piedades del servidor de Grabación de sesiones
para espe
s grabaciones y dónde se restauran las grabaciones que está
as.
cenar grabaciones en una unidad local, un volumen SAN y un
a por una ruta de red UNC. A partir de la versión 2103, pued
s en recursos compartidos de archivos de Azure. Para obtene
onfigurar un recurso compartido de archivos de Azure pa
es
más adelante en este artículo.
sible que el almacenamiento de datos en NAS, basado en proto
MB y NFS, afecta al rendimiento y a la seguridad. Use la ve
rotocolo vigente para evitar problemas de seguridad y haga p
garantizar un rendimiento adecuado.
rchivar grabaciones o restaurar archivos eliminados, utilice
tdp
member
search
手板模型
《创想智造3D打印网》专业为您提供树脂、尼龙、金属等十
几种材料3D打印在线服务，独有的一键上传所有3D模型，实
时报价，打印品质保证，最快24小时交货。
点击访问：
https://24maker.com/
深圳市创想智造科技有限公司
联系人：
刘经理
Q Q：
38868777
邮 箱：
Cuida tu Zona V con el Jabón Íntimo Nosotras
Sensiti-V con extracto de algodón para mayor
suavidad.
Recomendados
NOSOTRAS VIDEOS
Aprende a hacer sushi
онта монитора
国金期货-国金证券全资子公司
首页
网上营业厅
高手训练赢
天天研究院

*Exercise directions*.
Transcribe all of the data above, character for character.

*Output of the task*.
piedades del servidor de Grabación de sesiones
para espe
s grabaciones y dónde se restauran las grabaciones que está
as.
cenar grabaciones en una unidad local, un volumen SAN y un
a por una ruta de red UNC. A partir de la versión 2103, pued
s en recursos compartidos de archivos de Azure. Para obtene
onfigurar un recurso compartido de archivos de Azure pa
es
más adelante en este artículo.
sible que el almacenamiento de datos en NAS, basado en proto
MB y NFS, afecta al rendimiento y a la seguridad. Use la ve
rotocolo vigente para evitar problemas de seguridad y haga p
garantizar un rendimiento adecuado.
rchivar grabaciones o restaurar archivos eliminados, utilice
tdp
member
search
手板模型
《创想智造3D打印网》专业为您提供树脂、尼龙、金属等十
几种材料3D打印在线服务，独有的一键上传所有3D模型，实
时报价，打印品质保证，最快24小时交货。
点击访问：
https://24maker.com/
深圳市创想智造科技有限公司
联系人：
刘经理
Q Q：
38868777
邮 箱：
Cuida tu Zona V con el Jabón Íntimo Nosotras
Sensiti-V con extracto de algodón para mayor
suavidad.
Recomendados
NOSOTRAS VIDEOS
Aprende a hacer sushi
онта монитора
国金期货-国金证券全资子公司
首页
网上营业厅
高手训练赢
天天研究院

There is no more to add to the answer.